(Task objective) Pick out every line in the rows below that contains the word "chart", and copy each one. Matching is case-sensitive.

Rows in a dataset
——
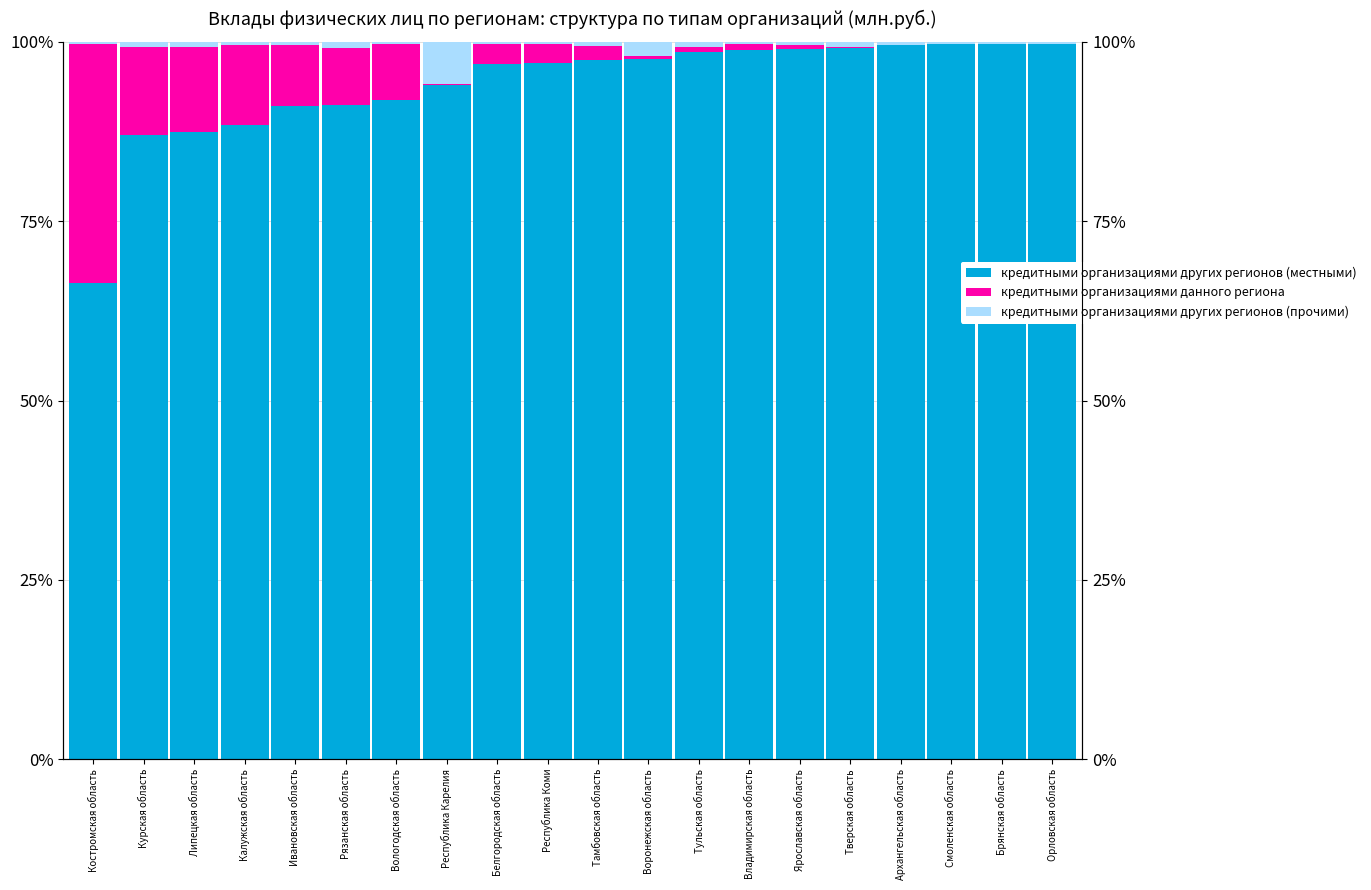

Where is кредитными организациями других регионов (местными) nearest to the value 83?

Курская область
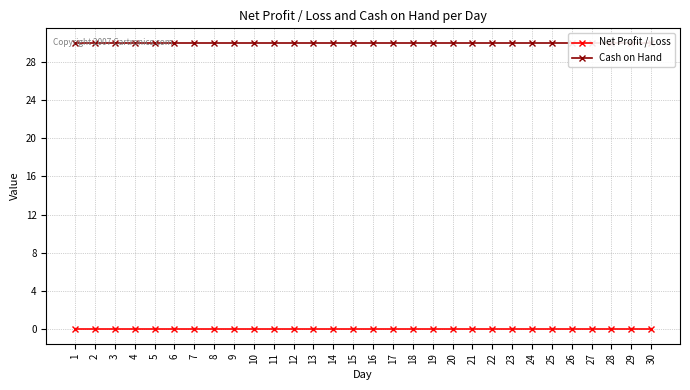

Reading right to left, what are all the values shown in this chart?

Net Profit / Loss: 30=0	29=0	28=0	27=0	26=0	25=0	24=0	23=0	22=0	21=0	20=0	19=0	18=0	17=0	16=0	15=0	14=0	13=0	12=0	11=0	10=0	9=0	8=0	7=0	6=0	5=0	4=0	3=0	2=0	1=0
Cash on Hand: 30=30	29=30	28=30	27=30	26=30	25=30	24=30	23=30	22=30	21=30	20=30	19=30	18=30	17=30	16=30	15=30	14=30	13=30	12=30	11=30	10=30	9=30	8=30	7=30	6=30	5=30	4=30	3=30	2=30	1=30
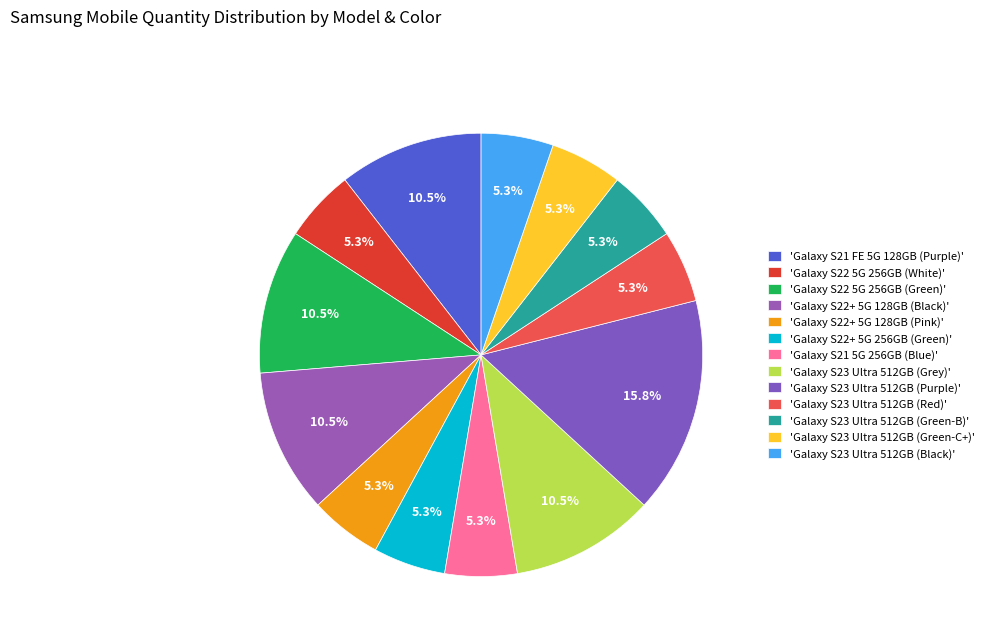

Which slice is the largest?

'Galaxy S23 Ultra 512GB (Purple)'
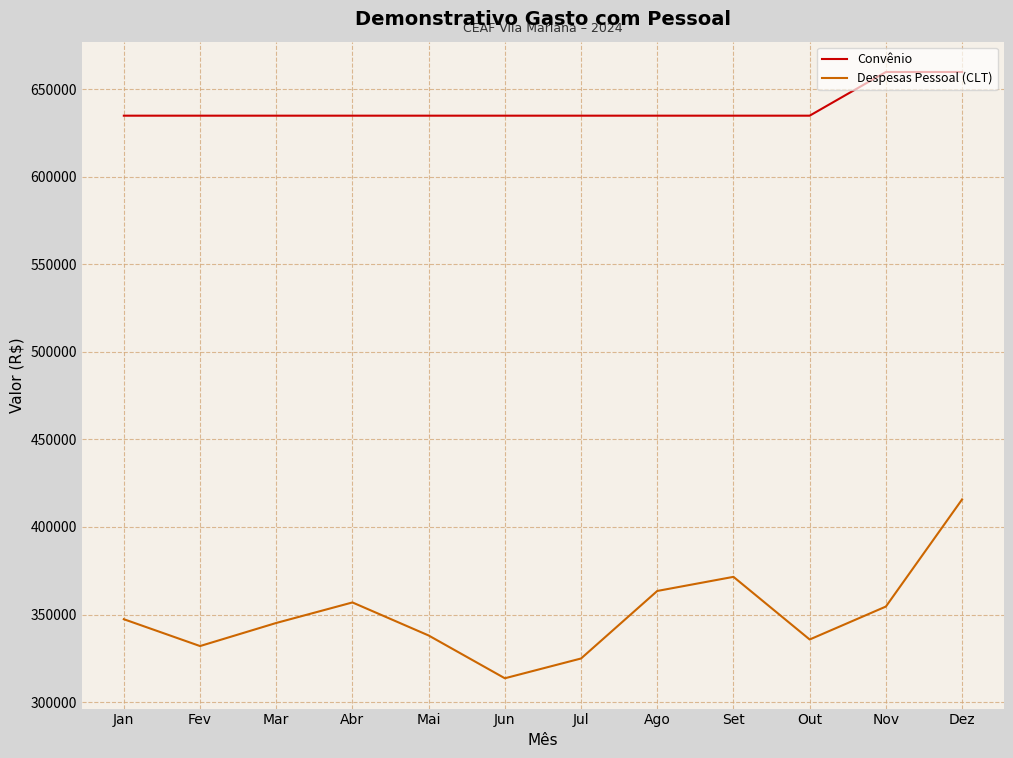

Which series has the largest range (max minus min)?

Despesas Pessoal (CLT)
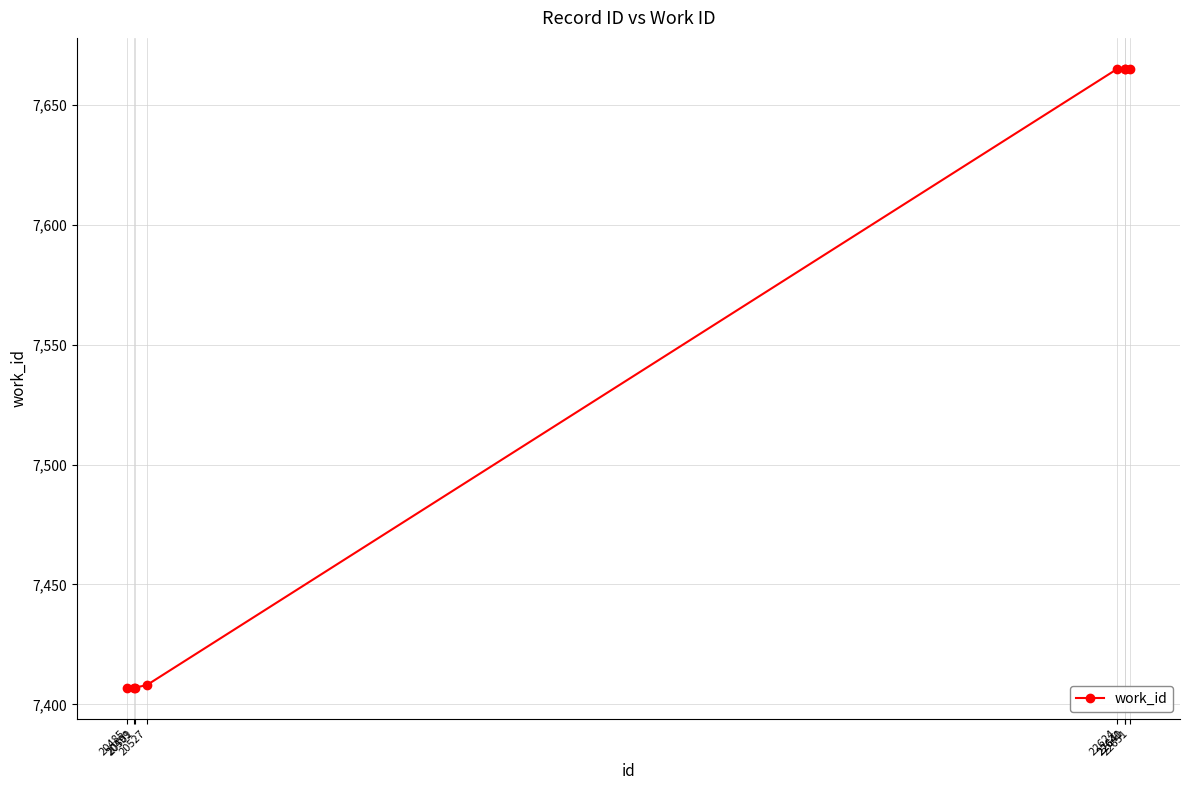

What is the value of the 3rd point from the left?

7407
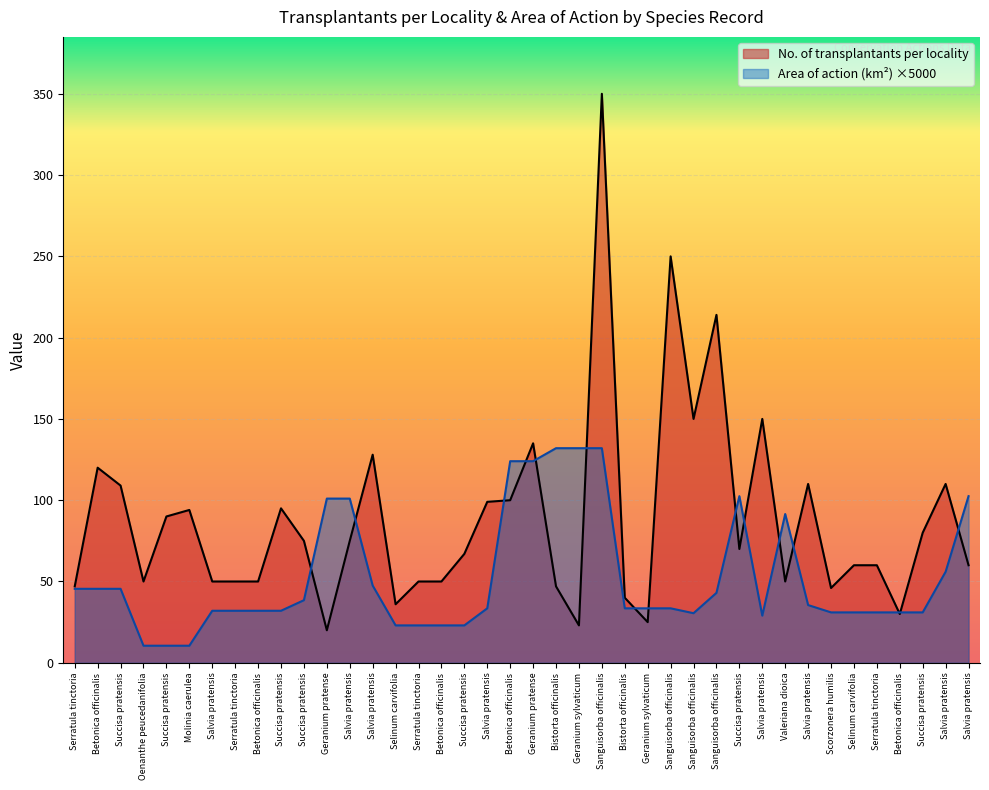

What is the difference between the second highest and minimum values in the Area of action (km2) series?

121.5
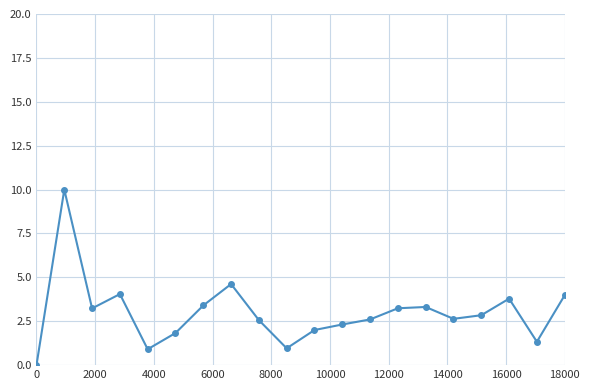

What is the value of the 4th point from the left?

4.0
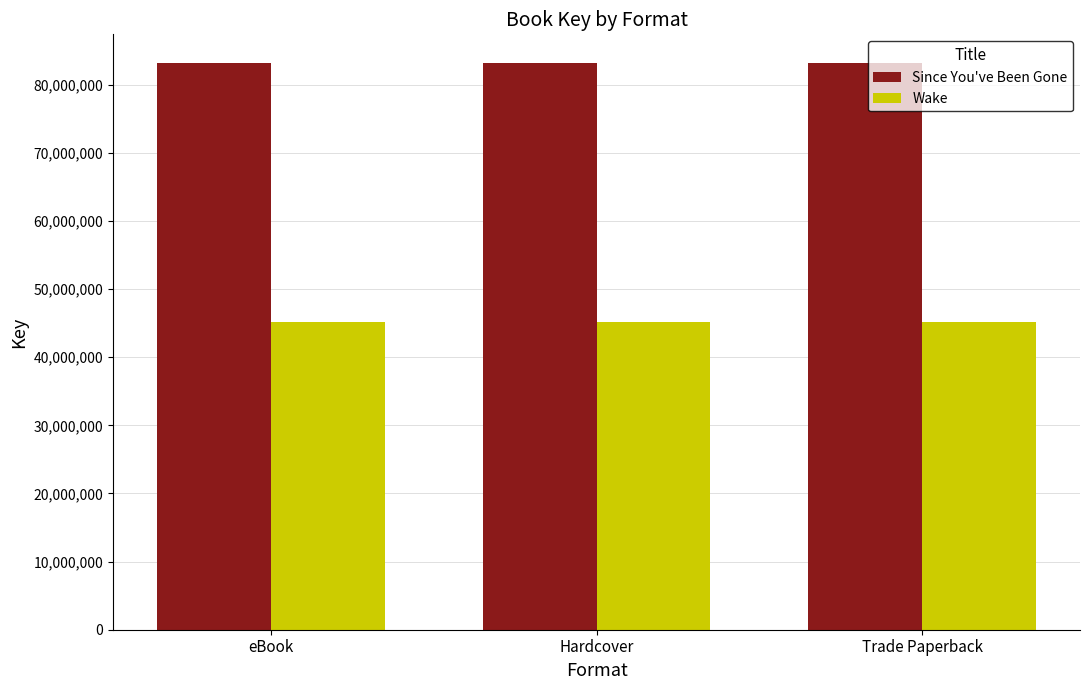

What are all the series names shown in the legend?

Since You've Been Gone, Wake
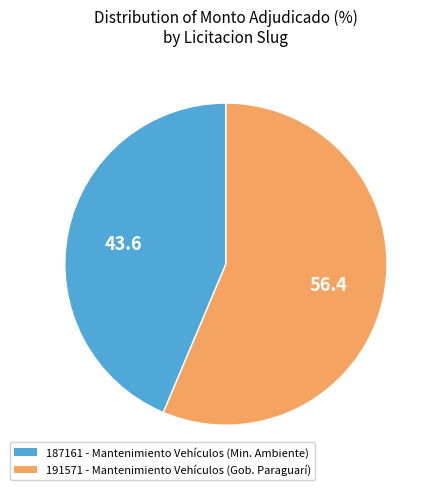

Is there any slice that represents more than half of the pie?

Yes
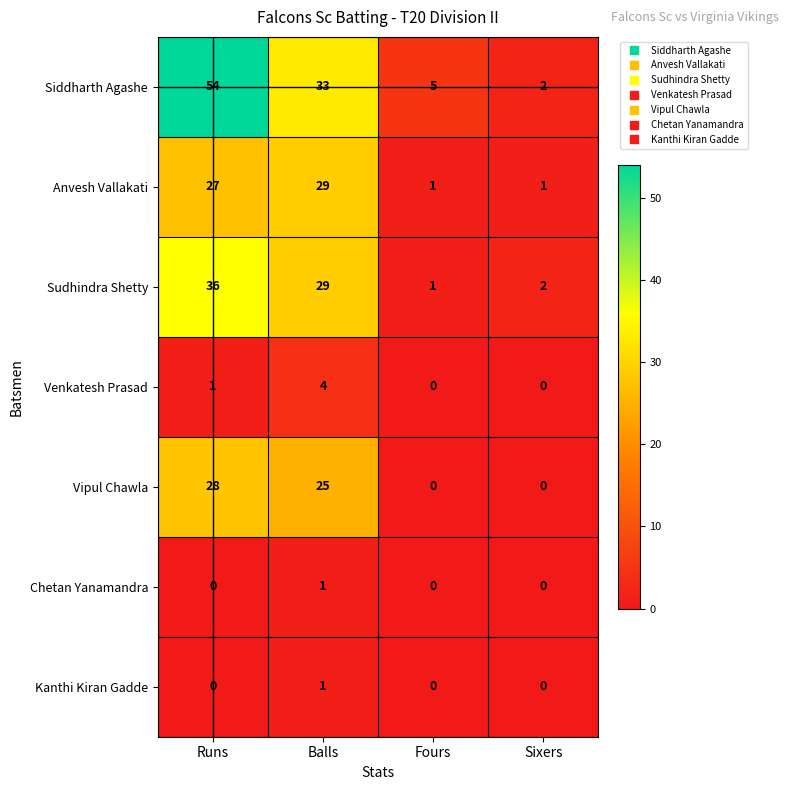

What is the sum of the Vipul Chawla values at Fours and Runs?

28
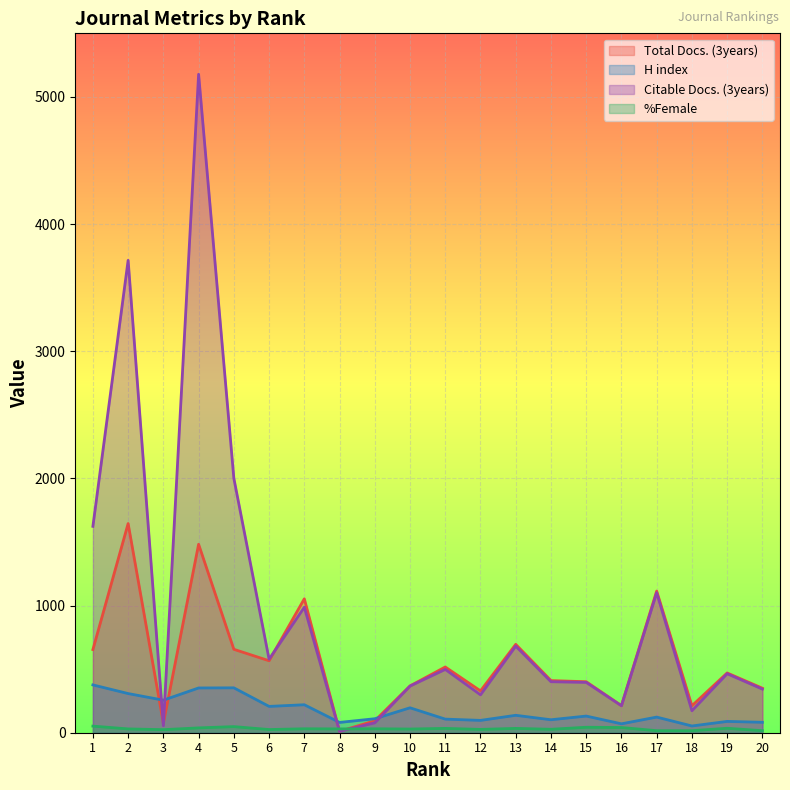

What are all the series names shown in the legend?

Total Docs. (3years), H index, Citable Docs. (3years), %Female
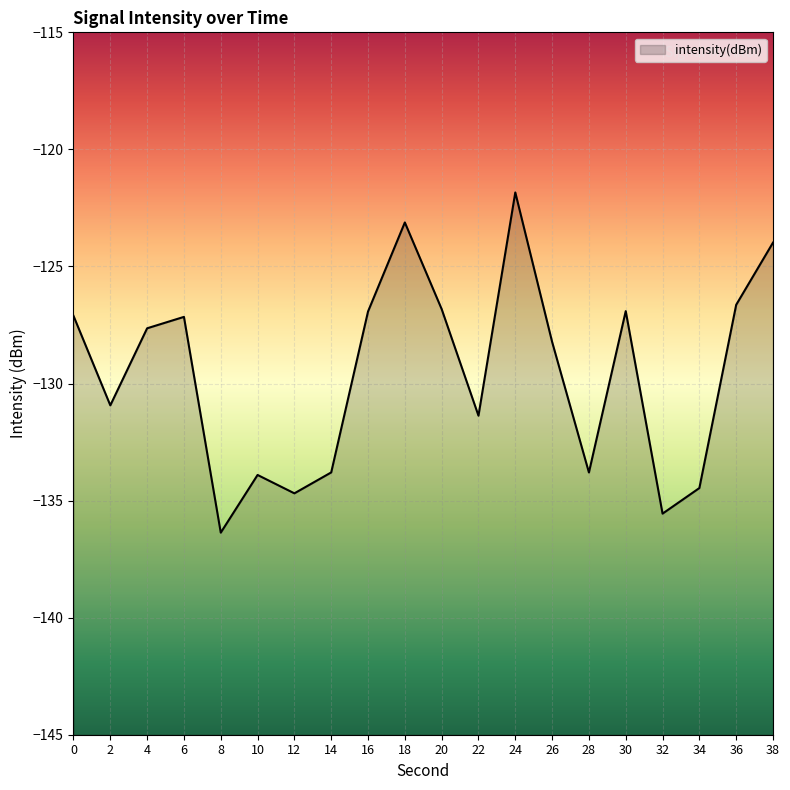

At which category does the data reach its first local peak?

6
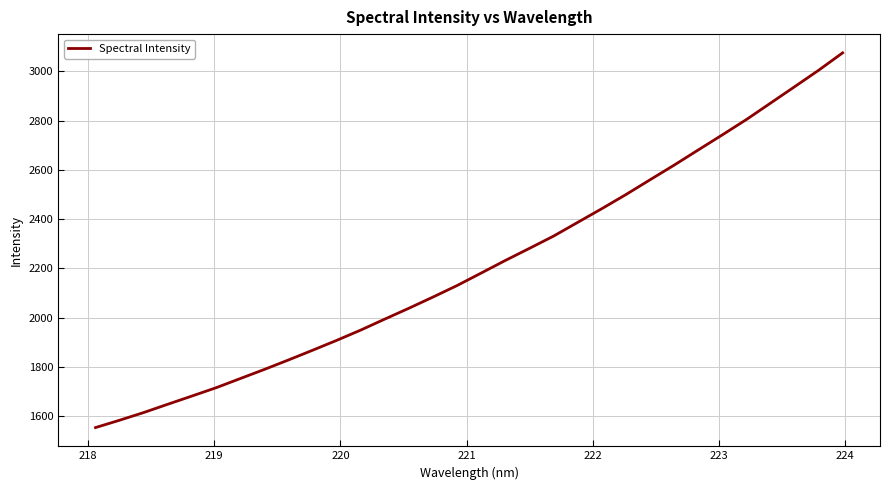

What is the maximum value shown in the chart?

3075.4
——
(Answer space)
Reading right to left, what are all the values shown in this chart?
What is the maximum value shown in the chart?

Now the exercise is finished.